ThyssenKrupp's sales grew by 11 percent in the past business year -- to €39 billion ($52 billion) and orders grew by 17 percent, to €41 billion. The company expects even greater growth in coming years.

Increasing prices, fewer employees

U-Boot mit Brennstoffzellenantrieb
HDW Shipbuilders in KielImage: dpa

Despite no shortage of orders, production working at full capacity and record earnings, the steel boom isn't all roses for ThyssenKrupp managers. Prices for iron ore, coal, coke, alloys, energy and freight have increased significantly. Within a year the price of iron ore rose by around 30 percent and scrap metal went up by nearly 50 percent. The price for imported coke grew by 110 percent, and both nickel and chrome cost 60 percent more.

However, ThyssenKrupp's record profits show that the company took advantage of market opportunities and pushed through higher prices for both steel and stainless steel. ThyssenKrupp production was far higher than the industry average. The company used the difficult years of the steel crisis to reduce personnel and modernize plants.

And it plans to continue restructuring while concentrating on its core business. Besides its strong position in the steel industry, ThyssenKrupp is one of the car industry's largest suppliers. Through new acquisitions, it was able to strengthen its position in the elevator and escalator business in Asia as well as in the construction of large facilties, such as complete cement and chemical plants, an area in which its subsidiary Uhde is a world leader.
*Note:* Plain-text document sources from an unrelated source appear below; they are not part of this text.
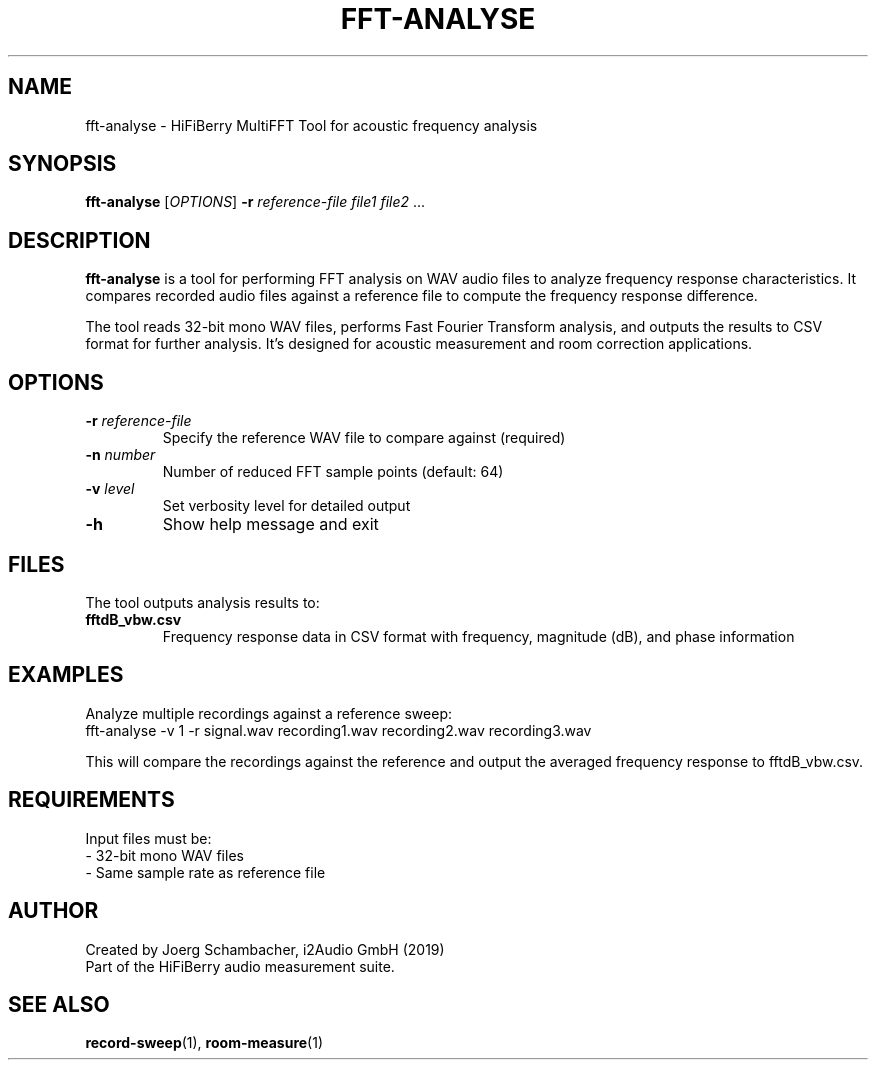 .TH FFT-ANALYSE 1 "August 2025" "roomeq" "HiFiBerry Tools"
.SH NAME
fft-analyse \- HiFiBerry MultiFFT Tool for acoustic frequency analysis
.SH SYNOPSIS
.B fft-analyse
[\fIOPTIONS\fR] \fB\-r\fR \fIreference-file\fR \fIfile1\fR \fIfile2\fR ...
.SH DESCRIPTION
.B fft-analyse
is a tool for performing FFT analysis on WAV audio files to analyze frequency response characteristics. It compares recorded audio files against a reference file to compute the frequency response difference.

The tool reads 32-bit mono WAV files, performs Fast Fourier Transform analysis, and outputs the results to CSV format for further analysis. It's designed for acoustic measurement and room correction applications.
.SH OPTIONS
.TP
\fB\-r\fR \fIreference-file\fR
Specify the reference WAV file to compare against (required)
.TP
\fB\-n\fR \fInumber\fR
Number of reduced FFT sample points (default: 64)
.TP
\fB\-v\fR \fIlevel\fR
Set verbosity level for detailed output
.TP
\fB\-h\fR
Show help message and exit
.SH FILES
The tool outputs analysis results to:
.TP
\fBfftdB_vbw.csv\fR
Frequency response data in CSV format with frequency, magnitude (dB), and phase information
.SH EXAMPLES
Analyze multiple recordings against a reference sweep:
.nf
fft-analyse -v 1 -r signal.wav recording1.wav recording2.wav recording3.wav
.fi

This will compare the recordings against the reference and output the averaged frequency response to fftdB_vbw.csv.
.SH REQUIREMENTS
Input files must be:
.br
- 32-bit mono WAV files
.br
- Same sample rate as reference file
.SH AUTHOR
Created by Joerg Schambacher, i2Audio GmbH (2019)
.br
Part of the HiFiBerry audio measurement suite.
.SH SEE ALSO
.BR record-sweep (1),
.BR room-measure (1)
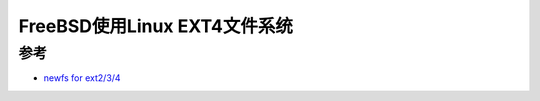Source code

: .. _freebsd_ext4:

================================
FreeBSD使用Linux EXT4文件系统
================================

参考
======

- `newfs for ext2/3/4 <https://forums.freebsd.org/threads/newfs-for-ext2-3-4.60325/>`_
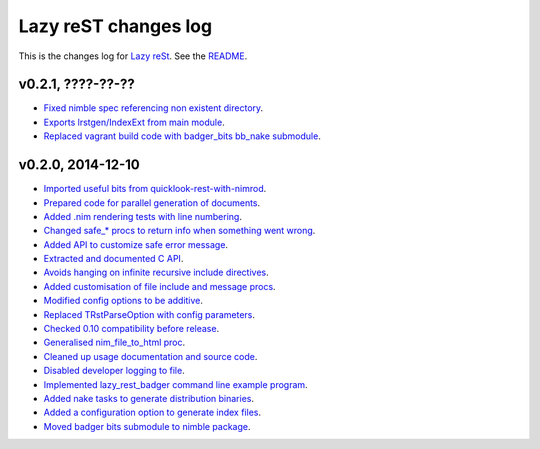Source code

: =====================
Lazy reST changes log
=====================

This is the changes log for `Lazy reSt <https://github.com/gradha/lazy_rest>`_.
See the `README <../README.rst>`_.


v0.2.1, ????-??-??
------------------

* `Fixed nimble spec referencing non existent directory
  <https://github.com/gradha/lazy_rest/issues/39>`_.
* `Exports lrstgen/IndexExt from main module
  <https://github.com/gradha/lazy_rest/issues/42>`_.
* `Replaced vagrant build code with badger_bits bb_nake submodule
  <https://github.com/gradha/lazy_rest/issues/44>`_.

v0.2.0, 2014-12-10
------------------

* `Imported useful bits from quicklook-rest-with-nimrod
  <https://github.com/gradha/lazy_rest/issues/1>`_.
* `Prepared code for parallel generation of documents
  <https://github.com/gradha/lazy_rest/issues/5>`_.
* `Added .nim rendering tests with line numbering
  <https://github.com/gradha/lazy_rest/issues/8>`_.
* `Changed safe_* procs to return info when something went wrong
  <https://github.com/gradha/lazy_rest/issues/4>`_.
* `Added API to customize safe error message
  <https://github.com/gradha/lazy_rest/issues/15>`_.
* `Extracted and documented C API
  <https://github.com/gradha/lazy_rest/issues/12>`_.
* `Avoids hanging on infinite recursive include directives
  <https://github.com/gradha/lazy_rest/issues/11>`_.
* `Added customisation of file include and message procs
  <https://github.com/gradha/lazy_rest/issues/17>`_.
* `Modified config options to be additive
  <https://github.com/gradha/lazy_rest/issues/21>`_.
* `Replaced TRstParseOption with config parameters
  <https://github.com/gradha/lazy_rest/issues/23>`_.
* `Checked 0.10 compatibility before release
  <https://github.com/gradha/lazy_rest/issues/19>`_.
* `Generalised nim_file_to_html proc
  <https://github.com/gradha/lazy_rest/issues/22>`_.
* `Cleaned up usage documentation and source code
  <https://github.com/gradha/lazy_rest/issues/28>`_.
* `Disabled developer logging to file
  <https://github.com/gradha/lazy_rest/issues/27>`_.
* `Implemented lazy_rest_badger command line example program
  <https://github.com/gradha/lazy_rest/issues/20>`_.
* `Added nake tasks to generate distribution binaries
  <https://github.com/gradha/lazy_rest/issues/32>`_.
* `Added a configuration option to generate index files
  <https://github.com/gradha/lazy_rest/issues/34>`_.
* `Moved badger bits submodule to nimble package
  <https://github.com/gradha/lazy_rest/issues/35>`_.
ThyssenKrupp has planned a merger with Howaldtswerken-Deutsche Werft (HDW) shipbuilders, which will strengthen its dominant position building military vessels and allow it to control the market in conventional submarines. The project has been met with reservations from European Union anti-trust authorities. ThyssenKrupp said that under the right conditions it might take part in a European shipyard network.